** Opening Source data block **
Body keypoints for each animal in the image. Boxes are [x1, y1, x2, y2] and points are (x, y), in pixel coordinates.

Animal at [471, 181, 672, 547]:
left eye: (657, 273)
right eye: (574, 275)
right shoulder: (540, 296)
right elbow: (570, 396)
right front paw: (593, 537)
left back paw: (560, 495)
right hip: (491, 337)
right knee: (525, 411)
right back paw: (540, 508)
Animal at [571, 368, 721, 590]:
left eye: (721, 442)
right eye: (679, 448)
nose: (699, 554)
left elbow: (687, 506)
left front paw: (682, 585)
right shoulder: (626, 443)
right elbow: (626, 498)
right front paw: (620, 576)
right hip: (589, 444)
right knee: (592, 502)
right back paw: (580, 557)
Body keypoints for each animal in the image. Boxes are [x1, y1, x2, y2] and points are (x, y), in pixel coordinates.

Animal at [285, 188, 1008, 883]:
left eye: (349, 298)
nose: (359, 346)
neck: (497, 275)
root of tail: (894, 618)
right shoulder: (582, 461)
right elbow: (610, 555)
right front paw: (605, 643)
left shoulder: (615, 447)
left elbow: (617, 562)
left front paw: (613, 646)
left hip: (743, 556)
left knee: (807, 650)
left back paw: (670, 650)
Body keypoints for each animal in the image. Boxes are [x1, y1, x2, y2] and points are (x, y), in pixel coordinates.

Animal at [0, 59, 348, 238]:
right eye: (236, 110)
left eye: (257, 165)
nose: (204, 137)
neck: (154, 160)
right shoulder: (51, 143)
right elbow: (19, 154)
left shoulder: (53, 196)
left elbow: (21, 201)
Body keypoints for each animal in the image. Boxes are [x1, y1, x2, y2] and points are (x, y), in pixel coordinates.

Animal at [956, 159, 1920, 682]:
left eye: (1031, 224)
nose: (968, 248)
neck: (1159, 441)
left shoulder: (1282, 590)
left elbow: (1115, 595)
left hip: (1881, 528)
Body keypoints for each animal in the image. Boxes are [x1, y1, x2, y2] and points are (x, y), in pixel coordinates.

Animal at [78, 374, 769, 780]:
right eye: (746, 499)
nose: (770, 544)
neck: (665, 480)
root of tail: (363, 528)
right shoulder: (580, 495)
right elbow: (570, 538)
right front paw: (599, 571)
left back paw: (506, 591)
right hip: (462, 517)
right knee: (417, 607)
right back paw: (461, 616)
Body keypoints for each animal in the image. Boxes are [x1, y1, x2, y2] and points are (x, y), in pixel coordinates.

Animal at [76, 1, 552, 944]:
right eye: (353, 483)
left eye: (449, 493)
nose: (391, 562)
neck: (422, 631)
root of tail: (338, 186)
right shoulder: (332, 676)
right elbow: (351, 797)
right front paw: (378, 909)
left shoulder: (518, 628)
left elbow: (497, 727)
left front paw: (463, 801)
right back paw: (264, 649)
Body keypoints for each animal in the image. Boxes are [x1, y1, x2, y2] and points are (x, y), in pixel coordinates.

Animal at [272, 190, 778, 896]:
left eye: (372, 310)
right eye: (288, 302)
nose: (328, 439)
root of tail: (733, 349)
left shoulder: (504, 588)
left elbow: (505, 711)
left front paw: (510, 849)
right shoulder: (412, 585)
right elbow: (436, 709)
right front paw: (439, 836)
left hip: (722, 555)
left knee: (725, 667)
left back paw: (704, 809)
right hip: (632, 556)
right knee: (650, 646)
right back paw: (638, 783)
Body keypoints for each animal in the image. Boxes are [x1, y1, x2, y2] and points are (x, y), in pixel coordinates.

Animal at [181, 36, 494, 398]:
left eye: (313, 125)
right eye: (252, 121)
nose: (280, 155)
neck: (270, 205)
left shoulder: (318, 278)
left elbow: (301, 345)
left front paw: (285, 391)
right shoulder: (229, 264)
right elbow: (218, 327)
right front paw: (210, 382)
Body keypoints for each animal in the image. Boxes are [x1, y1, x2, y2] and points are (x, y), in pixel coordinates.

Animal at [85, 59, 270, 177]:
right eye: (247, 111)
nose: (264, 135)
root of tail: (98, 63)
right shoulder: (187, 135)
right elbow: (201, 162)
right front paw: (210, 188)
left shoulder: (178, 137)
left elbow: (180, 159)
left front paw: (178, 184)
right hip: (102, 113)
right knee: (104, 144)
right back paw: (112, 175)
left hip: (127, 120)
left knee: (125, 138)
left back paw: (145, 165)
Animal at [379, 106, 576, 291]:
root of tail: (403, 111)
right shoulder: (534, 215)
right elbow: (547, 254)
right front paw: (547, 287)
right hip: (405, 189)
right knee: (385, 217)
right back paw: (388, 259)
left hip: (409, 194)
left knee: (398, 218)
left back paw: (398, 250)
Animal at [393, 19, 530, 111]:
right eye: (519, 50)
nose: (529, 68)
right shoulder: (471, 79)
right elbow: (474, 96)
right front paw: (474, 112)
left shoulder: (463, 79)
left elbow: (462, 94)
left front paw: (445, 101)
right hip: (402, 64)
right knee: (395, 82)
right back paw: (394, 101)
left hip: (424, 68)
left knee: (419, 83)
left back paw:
** Closing Source data block **
• _Exercise requirements_: Nothing may be omitted; retype every record exactly.

• _Exercise output_:
Body keypoints for each animal in the image. Boxes are [x1, y1, x2, y2] and points are (x, y), in pixel coordinates.

Animal at [471, 181, 672, 547]:
left eye: (657, 273)
right eye: (574, 275)
right shoulder: (540, 296)
right elbow: (570, 396)
right front paw: (593, 537)
left back paw: (560, 495)
right hip: (491, 337)
right knee: (525, 411)
right back paw: (540, 508)
Animal at [571, 368, 721, 590]:
left eye: (721, 442)
right eye: (679, 448)
nose: (699, 554)
left elbow: (687, 506)
left front paw: (682, 585)
right shoulder: (626, 443)
right elbow: (626, 498)
right front paw: (620, 576)
right hip: (589, 444)
right knee: (592, 502)
right back paw: (580, 557)
Body keypoints for each animal in the image. Boxes are [x1, y1, x2, y2] and points are (x, y), in pixel coordinates.

Animal at [285, 188, 1008, 883]:
left eye: (349, 298)
nose: (359, 346)
neck: (497, 275)
root of tail: (894, 618)
right shoulder: (582, 461)
right elbow: (610, 555)
right front paw: (605, 643)
left shoulder: (615, 447)
left elbow: (617, 562)
left front paw: (613, 646)
left hip: (743, 556)
left knee: (807, 650)
left back paw: (670, 650)
Body keypoints for each animal in the image. Boxes are [x1, y1, x2, y2] and points are (x, y), in pixel coordinates.

Animal at [0, 59, 348, 238]:
right eye: (236, 110)
left eye: (257, 165)
nose: (204, 137)
neck: (154, 160)
right shoulder: (51, 143)
right elbow: (19, 154)
left shoulder: (53, 196)
left elbow: (21, 201)
Body keypoints for each animal in the image. Boxes are [x1, y1, x2, y2] and points are (x, y), in pixel coordinates.

Animal at [956, 159, 1920, 682]:
left eye: (1031, 224)
nose: (968, 248)
neck: (1159, 441)
left shoulder: (1282, 590)
left elbow: (1115, 595)
left hip: (1881, 528)
Body keypoints for each animal in the image. Boxes are [x1, y1, x2, y2] and points are (x, y), in pixel coordinates.

Animal at [78, 374, 769, 780]:
right eye: (746, 499)
nose: (770, 544)
neck: (665, 480)
root of tail: (363, 528)
right shoulder: (580, 495)
right elbow: (570, 538)
right front paw: (599, 571)
left back paw: (506, 591)
right hip: (462, 517)
right knee: (417, 607)
right back paw: (461, 616)
Body keypoints for each animal in the image. Boxes are [x1, y1, x2, y2] and points are (x, y), in pixel coordinates.

Animal at [76, 1, 552, 944]:
right eye: (353, 483)
left eye: (449, 493)
nose: (391, 562)
neck: (422, 631)
root of tail: (338, 186)
right shoulder: (332, 676)
right elbow: (351, 797)
right front paw: (378, 909)
left shoulder: (518, 628)
left elbow: (497, 727)
left front paw: (463, 801)
right back paw: (264, 649)
Body keypoints for each animal in the image. Boxes are [x1, y1, x2, y2] and points are (x, y), in pixel coordinates.

Animal at [272, 190, 778, 896]:
left eye: (372, 310)
right eye: (288, 302)
nose: (328, 439)
root of tail: (733, 349)
left shoulder: (504, 588)
left elbow: (505, 711)
left front paw: (510, 849)
right shoulder: (412, 585)
right elbow: (436, 709)
right front paw: (439, 836)
left hip: (722, 555)
left knee: (725, 667)
left back paw: (704, 809)
right hip: (632, 556)
right knee: (650, 646)
right back paw: (638, 783)
Body keypoints for each animal in the image. Boxes are [x1, y1, x2, y2] and points are (x, y), in pixel coordinates.

Animal at [181, 36, 494, 398]:
left eye: (313, 125)
right eye: (252, 121)
nose: (280, 155)
neck: (270, 205)
left shoulder: (318, 278)
left elbow: (301, 345)
left front paw: (285, 391)
right shoulder: (229, 264)
right elbow: (218, 327)
right front paw: (210, 382)
Body keypoints for each animal in the image. Boxes are [x1, y1, x2, y2] and points are (x, y), in pixel coordinates.

Animal at [85, 59, 270, 177]:
right eye: (247, 111)
nose: (264, 135)
root of tail: (98, 63)
right shoulder: (187, 135)
right elbow: (201, 162)
right front paw: (210, 188)
left shoulder: (178, 137)
left elbow: (180, 159)
left front paw: (178, 184)
right hip: (102, 113)
right knee: (104, 144)
right back paw: (112, 175)
left hip: (127, 120)
left knee: (125, 138)
left back paw: (145, 165)
Animal at [379, 106, 576, 291]:
root of tail: (403, 111)
right shoulder: (534, 215)
right elbow: (547, 254)
right front paw: (547, 287)
right hip: (405, 189)
right knee: (385, 217)
right back paw: (388, 259)
left hip: (409, 194)
left knee: (398, 218)
left back paw: (398, 250)
Animal at [393, 19, 530, 111]:
right eye: (519, 50)
nose: (529, 68)
right shoulder: (471, 79)
right elbow: (474, 96)
right front paw: (474, 112)
left shoulder: (463, 79)
left elbow: (462, 94)
left front paw: (445, 101)
right hip: (402, 64)
right knee: (395, 82)
right back paw: (394, 101)
left hip: (424, 68)
left knee: (419, 83)
left back paw:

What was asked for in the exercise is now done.